Task objective = Reproduce the text lines of every one of the records below word for word, leaving the pictures out of your answer.

Dataset rows =

* Start *

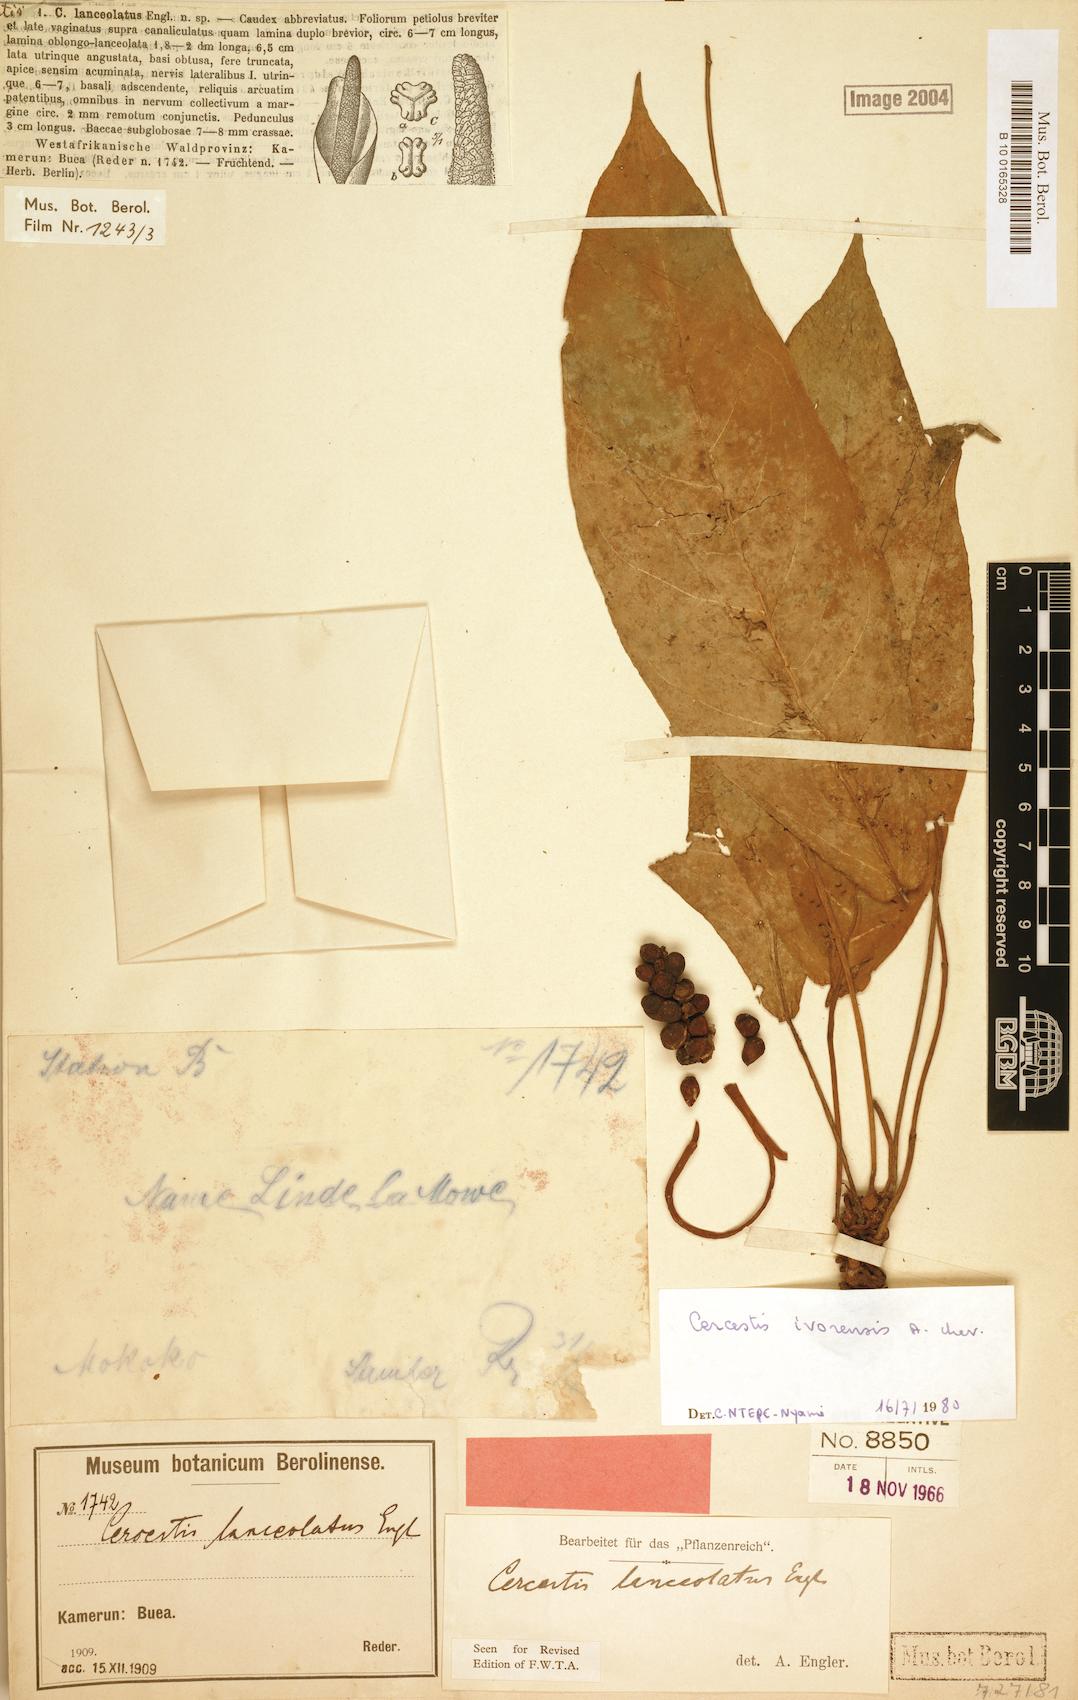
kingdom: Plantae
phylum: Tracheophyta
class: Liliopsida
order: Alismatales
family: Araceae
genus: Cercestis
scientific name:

* End *

Problem solution =
kingdom: Plantae
phylum: Tracheophyta
class: Liliopsida
order: Alismatales
family: Araceae
genus: Cercestis
scientific name:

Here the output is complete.